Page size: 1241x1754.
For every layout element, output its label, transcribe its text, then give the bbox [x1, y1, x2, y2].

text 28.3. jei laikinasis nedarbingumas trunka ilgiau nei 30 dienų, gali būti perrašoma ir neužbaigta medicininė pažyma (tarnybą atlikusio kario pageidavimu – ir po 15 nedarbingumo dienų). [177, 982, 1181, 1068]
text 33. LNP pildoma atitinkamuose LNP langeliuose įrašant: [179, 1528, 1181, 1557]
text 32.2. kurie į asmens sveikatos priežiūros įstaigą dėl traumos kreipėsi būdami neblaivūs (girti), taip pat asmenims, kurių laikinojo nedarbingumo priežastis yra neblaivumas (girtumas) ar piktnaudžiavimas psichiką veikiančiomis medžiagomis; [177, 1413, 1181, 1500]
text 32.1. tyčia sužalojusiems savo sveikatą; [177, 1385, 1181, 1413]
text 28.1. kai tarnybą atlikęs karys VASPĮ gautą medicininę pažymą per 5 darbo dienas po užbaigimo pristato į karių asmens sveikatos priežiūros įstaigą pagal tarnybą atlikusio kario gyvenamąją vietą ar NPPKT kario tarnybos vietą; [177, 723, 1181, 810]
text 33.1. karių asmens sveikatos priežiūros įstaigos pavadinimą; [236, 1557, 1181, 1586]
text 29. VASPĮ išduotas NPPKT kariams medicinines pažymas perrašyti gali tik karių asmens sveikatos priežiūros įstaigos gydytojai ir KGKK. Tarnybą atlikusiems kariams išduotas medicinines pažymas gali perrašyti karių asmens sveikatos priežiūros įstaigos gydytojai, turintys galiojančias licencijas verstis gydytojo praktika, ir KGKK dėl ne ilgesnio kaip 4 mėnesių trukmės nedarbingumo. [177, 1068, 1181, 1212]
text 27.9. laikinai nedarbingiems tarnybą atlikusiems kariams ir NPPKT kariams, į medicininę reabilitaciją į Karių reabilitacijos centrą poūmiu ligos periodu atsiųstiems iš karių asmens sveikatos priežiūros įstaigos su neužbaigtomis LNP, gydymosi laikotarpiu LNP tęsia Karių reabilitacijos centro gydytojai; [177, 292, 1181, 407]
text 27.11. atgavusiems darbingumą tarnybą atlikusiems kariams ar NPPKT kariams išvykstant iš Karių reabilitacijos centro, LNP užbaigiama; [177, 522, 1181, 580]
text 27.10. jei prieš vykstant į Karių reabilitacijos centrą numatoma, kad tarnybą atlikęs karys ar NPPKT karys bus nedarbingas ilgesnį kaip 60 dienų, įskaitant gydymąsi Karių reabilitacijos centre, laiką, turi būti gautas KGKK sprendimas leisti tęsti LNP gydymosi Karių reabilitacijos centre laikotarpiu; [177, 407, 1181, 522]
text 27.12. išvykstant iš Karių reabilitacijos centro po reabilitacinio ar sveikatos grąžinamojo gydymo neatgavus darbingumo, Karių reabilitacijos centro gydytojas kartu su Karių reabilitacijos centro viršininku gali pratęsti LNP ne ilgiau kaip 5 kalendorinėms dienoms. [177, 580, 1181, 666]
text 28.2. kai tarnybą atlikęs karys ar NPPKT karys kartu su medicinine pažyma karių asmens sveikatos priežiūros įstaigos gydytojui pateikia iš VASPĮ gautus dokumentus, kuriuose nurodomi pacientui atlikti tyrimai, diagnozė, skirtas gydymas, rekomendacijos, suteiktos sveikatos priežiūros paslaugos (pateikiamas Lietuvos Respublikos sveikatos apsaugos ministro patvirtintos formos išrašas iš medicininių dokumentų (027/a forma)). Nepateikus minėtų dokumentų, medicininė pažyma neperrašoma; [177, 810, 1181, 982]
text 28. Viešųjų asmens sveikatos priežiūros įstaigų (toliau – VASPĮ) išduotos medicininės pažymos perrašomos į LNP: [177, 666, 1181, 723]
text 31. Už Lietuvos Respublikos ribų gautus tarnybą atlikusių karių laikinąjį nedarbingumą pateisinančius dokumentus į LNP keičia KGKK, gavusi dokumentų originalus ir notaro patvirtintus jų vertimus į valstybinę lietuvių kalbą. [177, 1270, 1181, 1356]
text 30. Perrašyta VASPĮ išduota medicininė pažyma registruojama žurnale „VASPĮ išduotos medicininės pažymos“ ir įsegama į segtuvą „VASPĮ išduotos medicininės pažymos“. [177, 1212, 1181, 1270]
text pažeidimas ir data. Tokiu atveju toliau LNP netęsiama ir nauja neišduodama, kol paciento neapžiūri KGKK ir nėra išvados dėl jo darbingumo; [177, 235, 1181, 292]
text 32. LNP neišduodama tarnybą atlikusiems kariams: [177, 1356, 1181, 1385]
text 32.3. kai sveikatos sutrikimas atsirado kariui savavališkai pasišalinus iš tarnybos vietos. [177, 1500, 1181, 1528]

What is being asked
Copy everything from the beginning of the records down to the line that contains "For every layout", including that line.

Right answer
Page size: 1241x1754.
For every layout element, output its label, transcribe its text, then give the bbox [x1, y1, x2, y2].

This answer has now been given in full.